Around New England

Maine’s Trump-Leaning Congressional District May Get A Little Less Conservative Because of Census Shift

August 14, 2021

Maine’s Trump-supporting Second Congressional District in the central and northern parts of the state may become marginally more Democratic next year, because of a shift in population that will require a redrawing of district lines.

About 23,000 people who currently live in what The Bangor Daily News calls the “reliably liberal” Maine First Congressional District will have to be moved into the more conservative Second district for the 2022 elections because of new U.S. Census data, the newspaper reports.

That may make re-election easier for U.S. Representative Jared Golden, a Democrat who squeaked into office in 2018 after losing a plurality of votes thanks to ranked-choice voting, which allowed him to pick up second-choice and third-choice selections from two lesser candidates because the plurality-vote-getting Republican didn’t win an outright majority in the first count.

That Republican, former congressman Bruce Poliquin, is among three GOP candidates in 2022 for what is now Golden’s seat.

New England currently has zero Republicans representing the six-state region’s 21 congressional districts. Maine U.S. Senator Susan Collins is the only Republican among the region’s 12 senators.
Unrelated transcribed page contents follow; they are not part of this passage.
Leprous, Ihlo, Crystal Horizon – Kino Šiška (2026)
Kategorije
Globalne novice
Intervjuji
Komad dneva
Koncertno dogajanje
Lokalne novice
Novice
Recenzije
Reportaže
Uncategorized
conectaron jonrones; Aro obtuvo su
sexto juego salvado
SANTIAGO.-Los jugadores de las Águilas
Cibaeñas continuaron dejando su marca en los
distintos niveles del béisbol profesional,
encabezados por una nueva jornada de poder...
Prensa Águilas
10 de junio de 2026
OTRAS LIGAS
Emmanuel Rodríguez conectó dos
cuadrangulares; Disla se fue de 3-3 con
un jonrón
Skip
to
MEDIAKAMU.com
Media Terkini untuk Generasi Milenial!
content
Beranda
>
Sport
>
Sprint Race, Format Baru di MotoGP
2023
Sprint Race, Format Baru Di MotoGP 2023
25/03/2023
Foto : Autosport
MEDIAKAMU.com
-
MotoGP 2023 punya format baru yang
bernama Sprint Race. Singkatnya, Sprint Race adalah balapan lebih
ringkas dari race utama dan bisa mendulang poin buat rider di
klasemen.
Republicans are looking to take over Congress in the elections next year, since both the U.S. House and the U.S. Senate are closely split between the two major parties and since the party that doesn’t hold the White House usually makes significant gains during the mid-presidential-term elections.

Possible breakthroughs in New England include one of New Hampshire’s U.S. Senate seats, where incumbent Maggie Hassan, a Democrat, may encounter popular Republican governor Chris Sununu or possibly Scott Brown; and Maine’s Second district, which voted for Donald Trump for president in both 2016 and 2020, giving him a single electoral vote each time.
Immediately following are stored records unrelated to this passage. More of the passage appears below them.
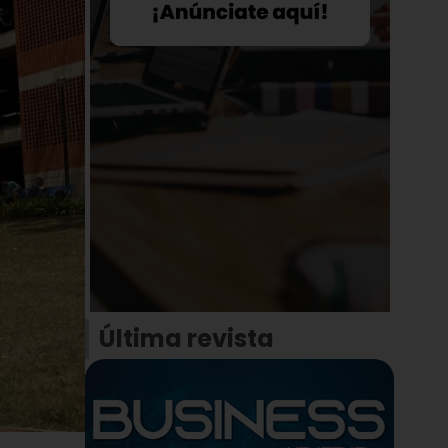
Última revista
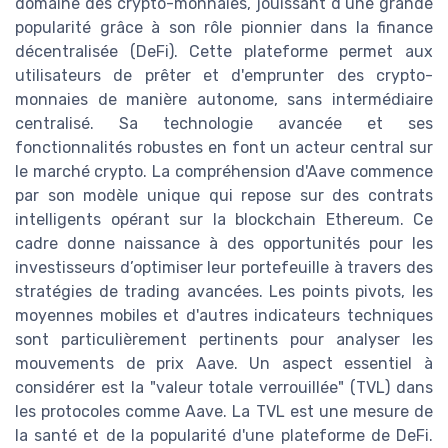
domaine des crypto-monnaies, jouissant d’une grande
popularité grâce à son rôle pionnier dans la finance
décentralisée (DeFi). Cette plateforme permet aux
utilisateurs de prêter et d'emprunter des crypto-
monnaies de manière autonome, sans intermédiaire
centralisé. Sa technologie avancée et ses
fonctionnalités robustes en font un acteur central sur
le marché crypto. La compréhension d'Aave commence
par son modèle unique qui repose sur des contrats
intelligents opérant sur la blockchain Ethereum. Ce
cadre donne naissance à des opportunités pour les
investisseurs d’optimiser leur portefeuille à travers des
stratégies de trading avancées. Les points pivots, les
moyennes mobiles et d'autres indicateurs techniques
sont particulièrement pertinents pour analyser les
mouvements de prix Aave. Un aspect essentiel à
considérer est la "valeur totale verrouillée" (TVL) dans
les protocoles comme Aave. La TVL est une mesure de
la santé et de la popularité d'une plateforme de DeFi.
The state is one of two in the country that divvy up electoral votes by congressional district. (The other is Nebraska.)  Maine’s Second district provided Trump with his only electoral vote in New England each time.
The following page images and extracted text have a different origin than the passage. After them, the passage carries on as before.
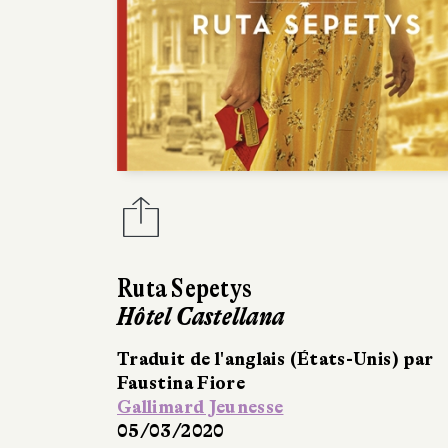
Ruta Sepetys
Hôtel Castellana
Traduit de l'anglais (États-Unis) par
Faustina Fiore
Gallimard Jeunesse
05/03/2020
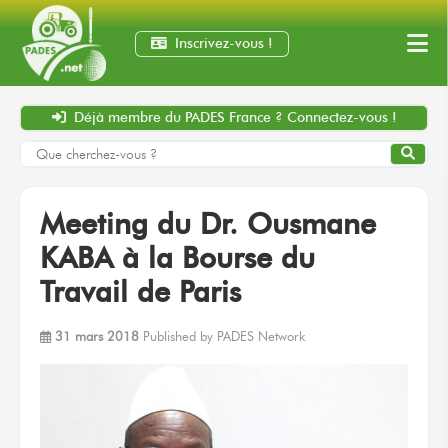
Inscrivez-vous !
Déjà membre
du PADES France ?
Connectez-vous !
Meeting du Dr. Ousmane
KABA à la Bourse du
Travail de Paris
31 mars 2018
Published by
PADES Network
Democrats in Maine legislature control redistricting. They hold a majority in each chamber. The governor, Janet Mills, is also a Democrat. (She faces a likely stiff challenge in 2022 from former governor Paul LePage, a Republican, who left office in 2018 because of term limits.)

Overall, the state’s population grew about 2.6 percent between 2010 and 2020. But while the richer southern portion of the state increase, people were more likely to leave the poorer central and northern portions of the state. The city of Bangor lost about 4 percent of its population, according to The Bangor Daily News. Some rural counties lost between 4 and 6 percent.